Amos Sassi עמוס סאסי

Personal information
- Date of birth: 29 January 1979 (age 46)
- Place of birth: Israel
- Height: 1.75 m (5 ft 9 in)
- Position: Left-back

Youth career
- Maccabi Netanya
- Borussia Dortmund

Senior career*
- Years: Team / Apps / (Gls)
- 1998–2000: Borussia Dortmund / 0 / (0)
- 1999–2000: → Maccabi Haifa (loan) / 6 / (0)
- 2000–2002: Maccabi Netanya / 38 / (1)
- 2002–2004: Borussia Dortmund II / 65 / (1)
- 2004: Maccabi Netanya / 4 / (0)
- 2005: Ironi Nir Ramat HaSharon
- 2006–2018: Maccabi Los Angeles / 126 / (0)

International career
- 2000: Israel U21 / 1 / (0)

= Amos Sassi =

Israeli footballer

Amos Sassi (עמוס סאסי; born 29 January 1979) is an Israeli former professional footballer who played as a left-back.

==Career==
Sassi was a product of the Maccabi Netanya youth system where he managed to catch the eye of a scout from German club Borussia Dortmund. He left Netanya for Dortmund along with Shlomi Dahan.

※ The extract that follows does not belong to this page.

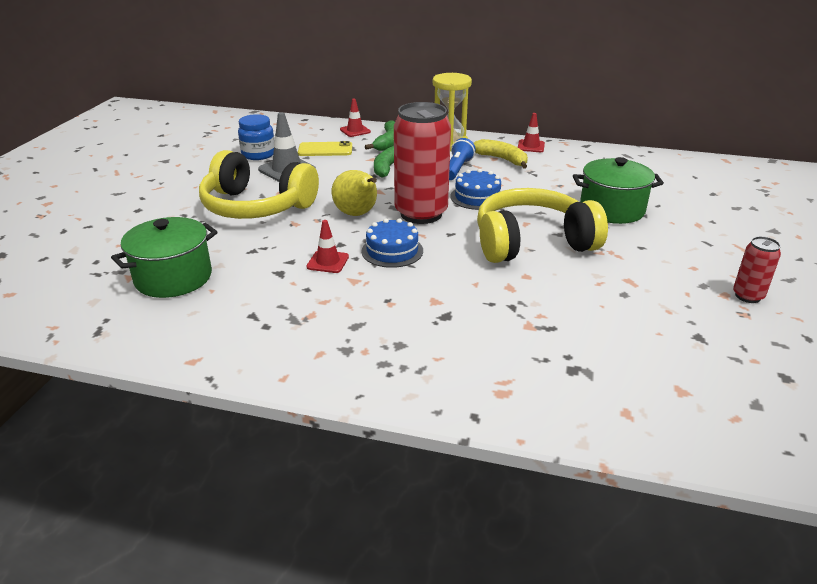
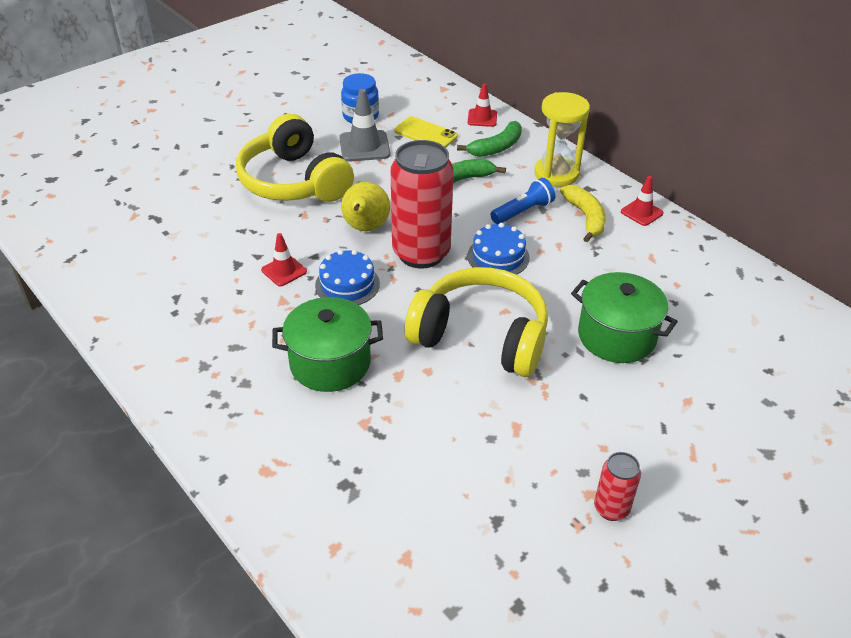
camera: 35 degrees right, 10 degrees up
green pot [111,217,218,298] -> green pot moved to [272,297,383,392]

Both Dahan and Sassi excelled at Dortmund, even taking the German youth championship while there. But in order to be able to play for Israel's full national team, they had to complete their mandatory service in the Israel Defense Forces. Both were loaned out to Maccabi Haifa where they languished on the bench. After a short period in Haifa, Sassi moved to Maccabi Netanya and in 2005 he retired after an unsuccessful spell with Ironi Nir Ramat HaSharon.

In 2024, Amos is expected to participate in the popular Israeli TV show 'The Big Brother,' where he anticipates regaining public attention, according to his own words.